The other problem was, when you're 18 years old, you're sure even the club owner doesn't know shit.

 

That's where I came in. After the first infraction, the owner would give them the light. After the second, he'd blind them with it, and after the third, he sent me on stage to break the mesmerizing bond of a high schooler plagiarizing an entire act by summoning a loud round of applause to disguise his exit.

 

This happened one week when we happened to have a rare comedienne as the middle act and I found it a great change of pace to work with her. After the above offender had been inevitably whisked out the front, she shook her head and said what the veterans in the room were all probably pondering, but it was an iconic statement to me: "I don't know what these kids are thinking. They're what, 18 years old? What could they possibly have to say about life?"

____

Exercises to complete:
• 1. From the comedy club story, return the part that opens with the words containing "The other problem" and closes with "disguise his exit.".
• 2. Say whether each statement agrees with the comedy club story, answering yes or no and quoting the deciding words: (a) The middle act that week was a comedienne. (b) After the first infraction, the owner sent the narrator on stage. (c) The offender was taken out through the back.
• 3. Continue the comedy club story from its last sentence.

____

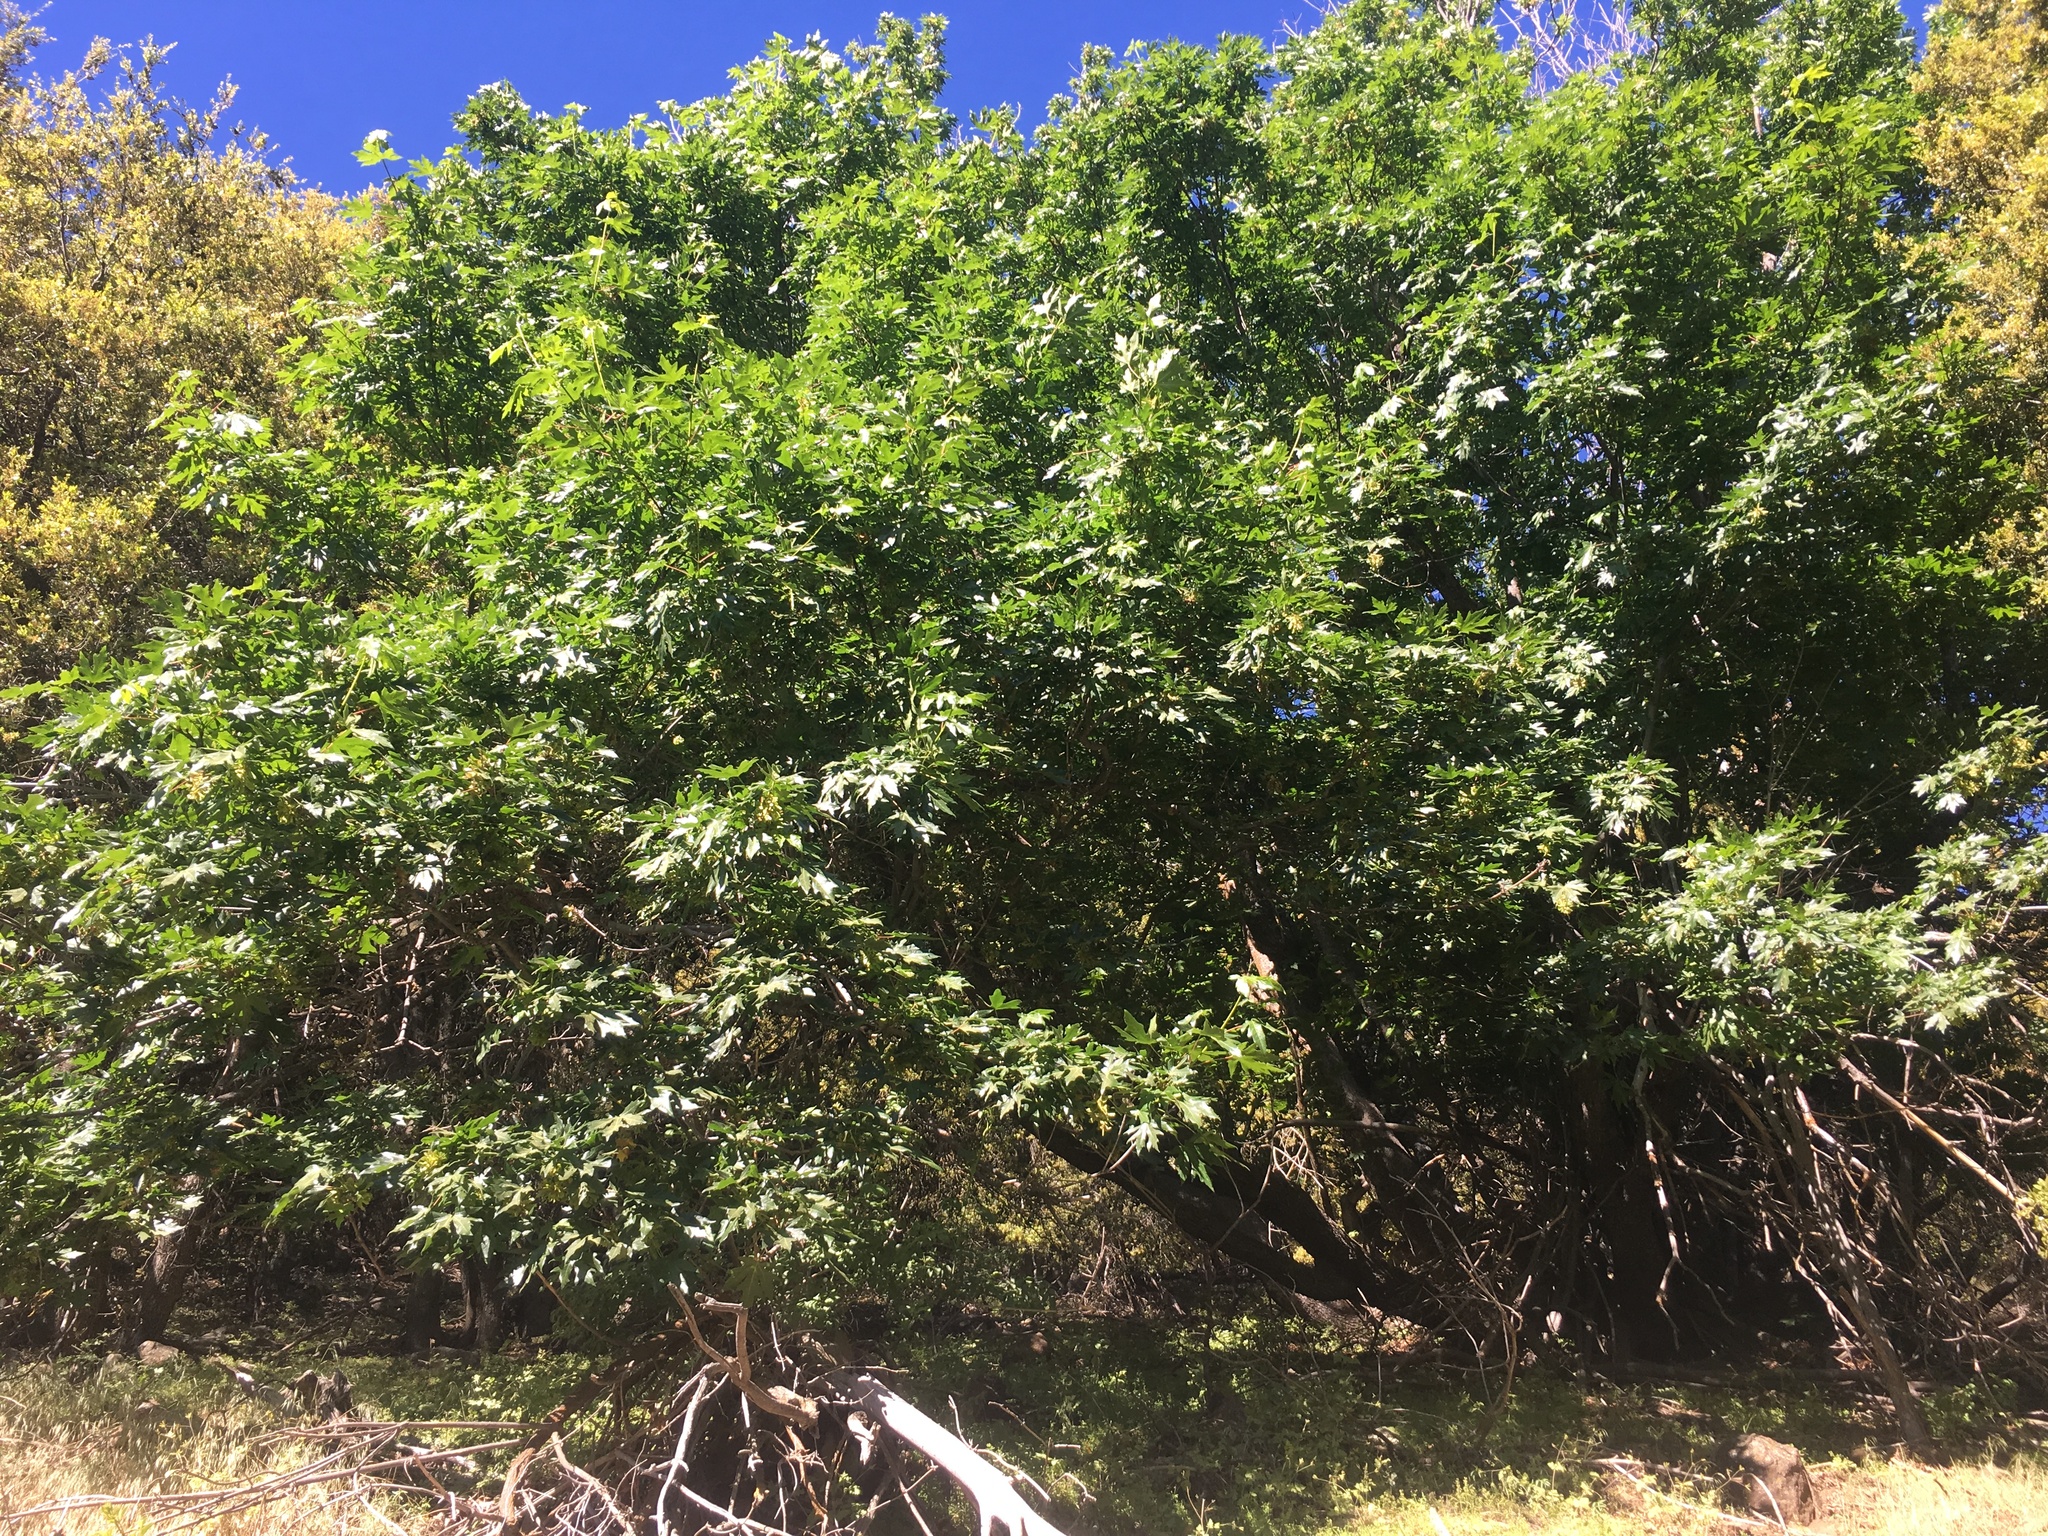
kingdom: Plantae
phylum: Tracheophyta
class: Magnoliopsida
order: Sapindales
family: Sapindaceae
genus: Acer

____

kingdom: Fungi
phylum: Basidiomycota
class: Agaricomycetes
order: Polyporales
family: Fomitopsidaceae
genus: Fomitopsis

____

Results in order:
• 1.
The other problem was, when you're 18 years old, you're sure even the club owner doesn't know shit.

 

That's where I came in. After the first infraction, the owner would give them the light. After the second, he'd blind them with it, and after the third, he sent me on stage to break the mesmerizing bond of a high schooler plagiarizing an entire act by summoning a loud round of applause to disguise his exit.

• 2.
(a) Yes: "we happened to have a rare comedienne as the middle act"
(b) No: "After the first infraction, the owner would give them the light."
(c) No: "the above offender had been inevitably whisked out the front"

• 3.
She was right. Even at 28, what did I know? So I set my aspirations aside and lived. And lived, and lived, and lived, always with the prospect of writing again in the back of my mind. Then at 44, the opportunity to take time off shined upon me like a glaring noonday sun, and I took it. Then I never looked back.

 

Fast forward 16 years. I'd finished my first novel (A Boy Named Trevor Catcher) and begged anyone who was kind enough to invest 300 pages of time into reading uncharted territory, to fasten their seatbelt. Not long after that, an obliged teenager who took the challenge approached me with teary eyes and cried, "Oh my God, it's like you know what it's like to be seventeen!" Cuz, yeah, I was.

 

Then I went on to write 5 more. Then I earned my nursing degree just a year before I was legally eligible to retire. 

 

 I work night shifts in an emergency room, ride horses and motorcycles, drive a 6-speed manual hot hatch, gave birth naturally, homeschooled my kid, cold plunge and intermittent fast, performed stand-up comedy professionally, and have been married for three decades, all because I like doing difficult things (just kidding about that last item). I believe through making myself uncomfortable, I minimize the number of things that cause me discomfort.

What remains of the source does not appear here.